The mundane sounding consultation “Modernising and Simplifying the Common Agricultural Policy (CAP)” launched on February 2nd, is the starting shot for years of fierce negotiations in Brussels, Strasbourg and national capitals. As regards the CAP, as well as other parts of the post-2020 EU budget, a lot is at stake for health. With Brexit taking one of the major players out of the game and mixing up the usual rules, there is everything to play for.
The CAP consultation is a key opportunity to put on the table, once again, all the profound implications agriculture and our food supply pose for public health. Agricultural policy is not just a concern for farmers, industries and commodity markets. The implications of policy choices affect society as a whole, and should be reflected in how public money is spent.
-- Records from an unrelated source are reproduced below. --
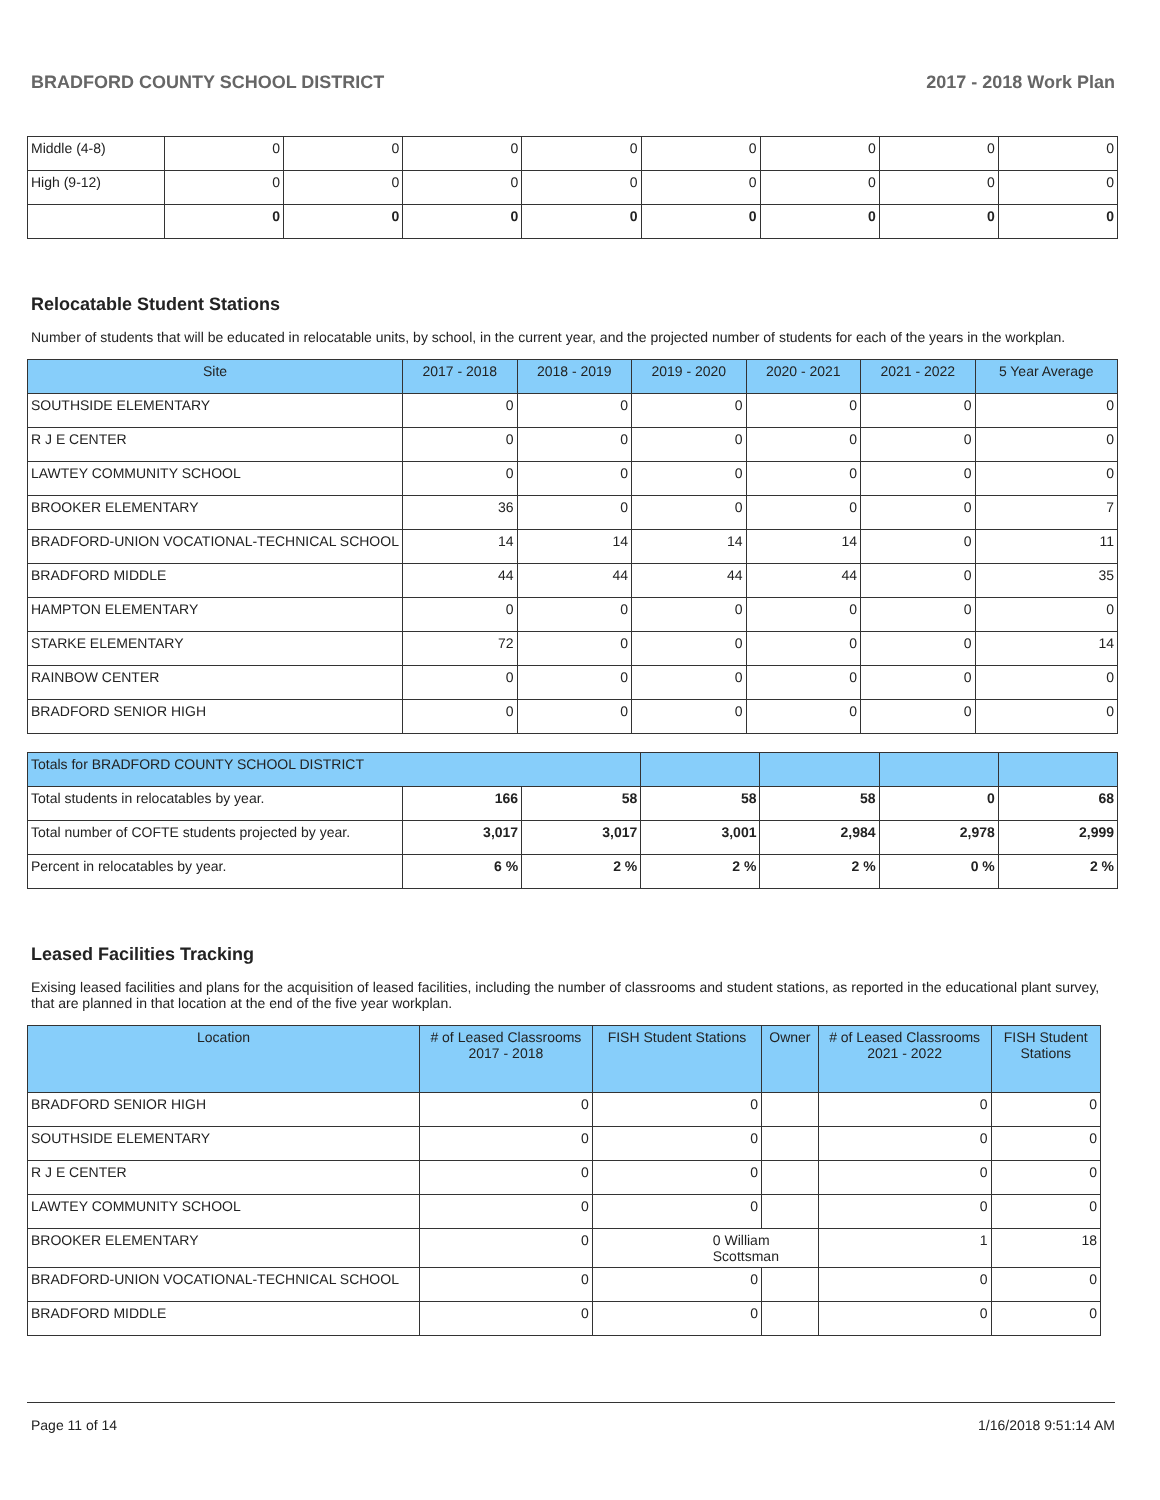BRADFORD COUNTY SCHOOL DISTRICT 2017 - 2018 Work Plan
| Middle (4-8) | 0 | 0 | 0 | 0 | 0 | 0 | 0 | 0 |
| High (9-12) | 0 | 0 | 0 | 0 | 0 | 0 | 0 | 0 |
| | 0 | 0 | 0 | 0 | 0 | 0 | 0 | 0 |
Relocatable Student Stations
Number of students that will be educated in relocatable units, by school, in the current year, and the projected number of students for each of the years in the workplan.
| Site | 2017 - 2018 | 2018 - 2019 | 2019 - 2020 | 2020 - 2021 | 2021 - 2022 | 5 Year Average |
| --- | --- | --- | --- | --- | --- | --- |
| SOUTHSIDE ELEMENTARY | 0 | 0 | 0 | 0 | 0 | 0 |
| R J E CENTER | 0 | 0 | 0 | 0 | 0 | 0 |
| LAWTEY COMMUNITY SCHOOL | 0 | 0 | 0 | 0 | 0 | 0 |
| BROOKER ELEMENTARY | 36 | 0 | 0 | 0 | 0 | 7 |
| BRADFORD-UNION VOCATIONAL-TECHNICAL SCHOOL | 14 | 14 | 14 | 14 | 0 | 11 |
| BRADFORD MIDDLE | 44 | 44 | 44 | 44 | 0 | 35 |
| HAMPTON ELEMENTARY | 0 | 0 | 0 | 0 | 0 | 0 |
| STARKE ELEMENTARY | 72 | 0 | 0 | 0 | 0 | 14 |
| RAINBOW CENTER | 0 | 0 | 0 | 0 | 0 | 0 |
| BRADFORD SENIOR HIGH | 0 | 0 | 0 | 0 | 0 | 0 |
| Totals for BRADFORD COUNTY SCHOOL DISTRICT | | | | | | |
| Total students in relocatables by year. | 166 | 58 | 58 | 58 | 0 | 68 |
| Total number of COFTE students projected by year. | 3,017 | 3,017 | 3,001 | 2,984 | 2,978 | 2,999 |
| Percent in relocatables by year. | 6 % | 2 % | 2 % | 2 % | 0 % | 2 % |
Leased Facilities Tracking
Exising leased facilities and plans for the acquisition of leased facilities, including the number of classrooms and student stations, as reported in the educational plant survey, that are planned in that location at the end of the five year workplan.
| Location | # of Leased Classrooms 2017 - 2018 | FISH Student Stations | Owner | # of Leased Classrooms 2021 - 2022 | FISH Student Stations |
| --- | --- | --- | --- | --- | --- |
| BRADFORD SENIOR HIGH | 0 | 0 | | 0 | 0 |
| SOUTHSIDE ELEMENTARY | 0 | 0 | | 0 | 0 |
| R J E CENTER | 0 | 0 | | 0 | 0 |
| LAWTEY COMMUNITY SCHOOL | 0 | 0 | | 0 | 0 |
| BROOKER ELEMENTARY | 0 | 0 William Scottsman | | 1 | 18 |
| BRADFORD-UNION VOCATIONAL-TECHNICAL SCHOOL | 0 | 0 | | 0 | 0 |
| BRADFORD MIDDLE | 0 | 0 | | 0 | 0 |
Page 11 of 14 1/16/2018 9:51:14 AM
To win public acceptance, health must become a goal of Europe’s future food and farms policy. As some CAP-veterans have noted, the scope of the consultation launched this year is far less ambitious than the one produced during the previous reform cycle (which did by the way not yield the required transformations). In the upcoming negotiations though, there is a real possibility that the budgetary imperatives linked to Brexit, migration and climate change may overtake these low ambitions.
Lots of long overdue questions have not been asked in the consultation: How long can taxpayers keep footing the bill for the health and environmental costs of livestock overproduction? How can agricultural policy create the economic preconditions to effectively fight drug resistance (AMR)? How can rural residents, farmers, farm workers and consumers be better protected from exposure to chemical risks? Why should large-scale vineyards still receive productivity support? Can we finally exclude tobacco cultivation from receiving subsidies? How can agricultural policy better facilitate supply-demand interactions for sustainable, nutritionally healthy diets? How to ensure farmers can receive adequate incomes for being true guardians of food quality, rural cultures, landscapes and wider public goods?
These questions are more than relevant for those fighting diseases, providing healthcare services and seeking to prevent the collapse of health systems.
The CAP is widely perceived as the worst of EU pork-barrel politics. With the stakes for the future of the EU at an all-time high, the future direction of food policy is a major test of Europe’s ability to deliver public goods for public money.